Requirements –
[a] Translate this sentence from the SoHo insect article into Spanish: "Through the safety glass, a dark lanky figure appears at the top of a steep staircase."
[b] From the SoHo insect article, list every item of clothing or jewelry that Lawrence Forcella is described as wearing.
[c] Write the next part of the SoHo insect article, beginning after its final sentence.
[START Quoted passage]
Manhattan’s God of Insects
The corpse-colored door hides in plain sight among SoHo’s posh boutiques. I pass by it at first, missing the “107 Spring” address plaque in tarnished brass. Peering at the buzzer to verify the tenants, I spot the name Stevens. Written below in all caps and in Baskerville font, I spot the word entomology.
Through the safety glass, a dark lanky figure appears at the top of a steep staircase. As he comes closer, I can see he’s wearing camouflage cargo shorts, an octopus-emblazoned T-shirt, and strappy hiking sandals. This is Lawrence Forcella, or Lorenzo, who has invited me to this sequestered spot in Lower Manhattan. His stylishly bald head, beard, fat silver earrings, and charisma evoke a modern-day genie—an apropos reference given his daily feats. I say this because after he greets me, we go upstairs to the 400-square-foot room where Lorenzo and a handful of artisans breathe life into dead bugs.
[END Quoted passage]
[START Raw data]
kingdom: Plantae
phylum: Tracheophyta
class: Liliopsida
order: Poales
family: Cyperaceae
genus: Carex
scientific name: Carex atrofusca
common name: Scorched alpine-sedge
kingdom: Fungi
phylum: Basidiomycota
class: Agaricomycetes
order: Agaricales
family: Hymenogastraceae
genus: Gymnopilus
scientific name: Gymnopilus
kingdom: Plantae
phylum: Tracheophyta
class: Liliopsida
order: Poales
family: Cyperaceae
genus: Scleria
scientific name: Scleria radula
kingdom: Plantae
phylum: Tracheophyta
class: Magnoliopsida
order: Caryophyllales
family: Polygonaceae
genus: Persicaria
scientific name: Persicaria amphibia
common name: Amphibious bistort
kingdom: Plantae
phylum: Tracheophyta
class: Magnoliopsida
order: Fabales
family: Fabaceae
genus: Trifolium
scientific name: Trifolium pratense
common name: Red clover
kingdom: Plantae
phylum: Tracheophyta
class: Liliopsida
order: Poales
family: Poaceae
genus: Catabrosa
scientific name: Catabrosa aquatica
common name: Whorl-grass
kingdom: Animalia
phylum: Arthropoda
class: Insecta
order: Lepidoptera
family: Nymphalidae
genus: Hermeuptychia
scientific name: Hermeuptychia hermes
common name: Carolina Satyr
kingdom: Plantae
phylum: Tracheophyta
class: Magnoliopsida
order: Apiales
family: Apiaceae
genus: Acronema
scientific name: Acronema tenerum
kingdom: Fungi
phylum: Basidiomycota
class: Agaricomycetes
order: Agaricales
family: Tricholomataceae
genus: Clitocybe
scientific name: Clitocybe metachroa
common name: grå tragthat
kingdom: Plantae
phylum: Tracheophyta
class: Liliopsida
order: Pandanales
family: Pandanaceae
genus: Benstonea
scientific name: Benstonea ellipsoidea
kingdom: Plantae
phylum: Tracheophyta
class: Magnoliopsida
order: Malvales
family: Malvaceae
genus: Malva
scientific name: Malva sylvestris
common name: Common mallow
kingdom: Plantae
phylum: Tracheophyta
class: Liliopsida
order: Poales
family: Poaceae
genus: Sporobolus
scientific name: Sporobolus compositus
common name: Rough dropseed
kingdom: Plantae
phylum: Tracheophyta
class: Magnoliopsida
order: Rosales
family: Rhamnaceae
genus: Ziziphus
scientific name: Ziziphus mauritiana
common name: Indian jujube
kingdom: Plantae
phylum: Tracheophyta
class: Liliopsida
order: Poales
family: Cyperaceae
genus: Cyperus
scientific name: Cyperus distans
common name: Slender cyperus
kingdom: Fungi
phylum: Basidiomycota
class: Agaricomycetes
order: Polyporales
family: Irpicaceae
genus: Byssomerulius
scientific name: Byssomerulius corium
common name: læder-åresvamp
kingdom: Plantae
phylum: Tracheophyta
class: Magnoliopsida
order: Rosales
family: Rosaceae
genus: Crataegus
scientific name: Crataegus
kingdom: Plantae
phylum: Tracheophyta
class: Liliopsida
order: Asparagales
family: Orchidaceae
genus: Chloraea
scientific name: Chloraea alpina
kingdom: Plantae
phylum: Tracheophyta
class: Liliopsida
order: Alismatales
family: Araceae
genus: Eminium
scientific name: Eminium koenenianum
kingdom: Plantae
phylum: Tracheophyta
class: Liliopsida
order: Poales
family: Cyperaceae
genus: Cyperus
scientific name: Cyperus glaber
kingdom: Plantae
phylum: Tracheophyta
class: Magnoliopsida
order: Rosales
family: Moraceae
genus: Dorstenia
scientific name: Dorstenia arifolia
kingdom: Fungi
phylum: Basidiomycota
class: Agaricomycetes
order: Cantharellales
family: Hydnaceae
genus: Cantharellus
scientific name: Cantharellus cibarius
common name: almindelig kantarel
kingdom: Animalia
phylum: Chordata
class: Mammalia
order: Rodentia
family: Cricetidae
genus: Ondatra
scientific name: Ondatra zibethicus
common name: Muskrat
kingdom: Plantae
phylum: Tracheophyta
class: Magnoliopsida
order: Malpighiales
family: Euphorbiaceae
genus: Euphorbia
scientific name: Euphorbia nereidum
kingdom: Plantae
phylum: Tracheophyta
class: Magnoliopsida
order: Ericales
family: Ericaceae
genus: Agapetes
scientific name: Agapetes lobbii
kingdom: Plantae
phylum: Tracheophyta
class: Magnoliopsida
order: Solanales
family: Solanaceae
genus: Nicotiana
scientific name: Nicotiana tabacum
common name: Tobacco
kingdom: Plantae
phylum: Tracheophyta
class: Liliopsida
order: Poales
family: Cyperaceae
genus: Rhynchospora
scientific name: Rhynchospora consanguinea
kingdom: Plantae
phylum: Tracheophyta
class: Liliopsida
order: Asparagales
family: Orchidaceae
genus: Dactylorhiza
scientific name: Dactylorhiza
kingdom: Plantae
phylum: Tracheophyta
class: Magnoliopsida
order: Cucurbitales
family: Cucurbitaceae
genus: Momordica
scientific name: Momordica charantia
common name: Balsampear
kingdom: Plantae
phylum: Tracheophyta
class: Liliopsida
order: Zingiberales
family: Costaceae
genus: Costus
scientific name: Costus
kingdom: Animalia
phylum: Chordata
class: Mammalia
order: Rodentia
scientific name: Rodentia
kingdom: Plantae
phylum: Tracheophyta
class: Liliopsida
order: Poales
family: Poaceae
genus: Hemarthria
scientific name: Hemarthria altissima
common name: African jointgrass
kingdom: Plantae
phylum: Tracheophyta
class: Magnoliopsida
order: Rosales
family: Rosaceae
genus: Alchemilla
[END Raw data]
Answers for the exercise –
[a] A través del vidrio de seguridad, una figura oscura y larguirucha aparece en lo alto de una escalera empinada.

[b]
- camouflage cargo shorts
- an octopus-emblazoned T-shirt
- strappy hiking sandals
- fat silver earrings

[c]
“We process thousands of insects a year,” he says as we walk past giant shadowboxes filled with “alive-ish” specimens in the former apartment. This shrine to biodiversity has an inherent ick factor. Gentle taxidermists—insect morticians who unfurl the insects’ wings and reposition feeble antennae as if to gain clearer radio reception—display butterflies, centipedes, and katydids. In one day they get more intimate with exoskeletal body bits than you and I would in a lifetime.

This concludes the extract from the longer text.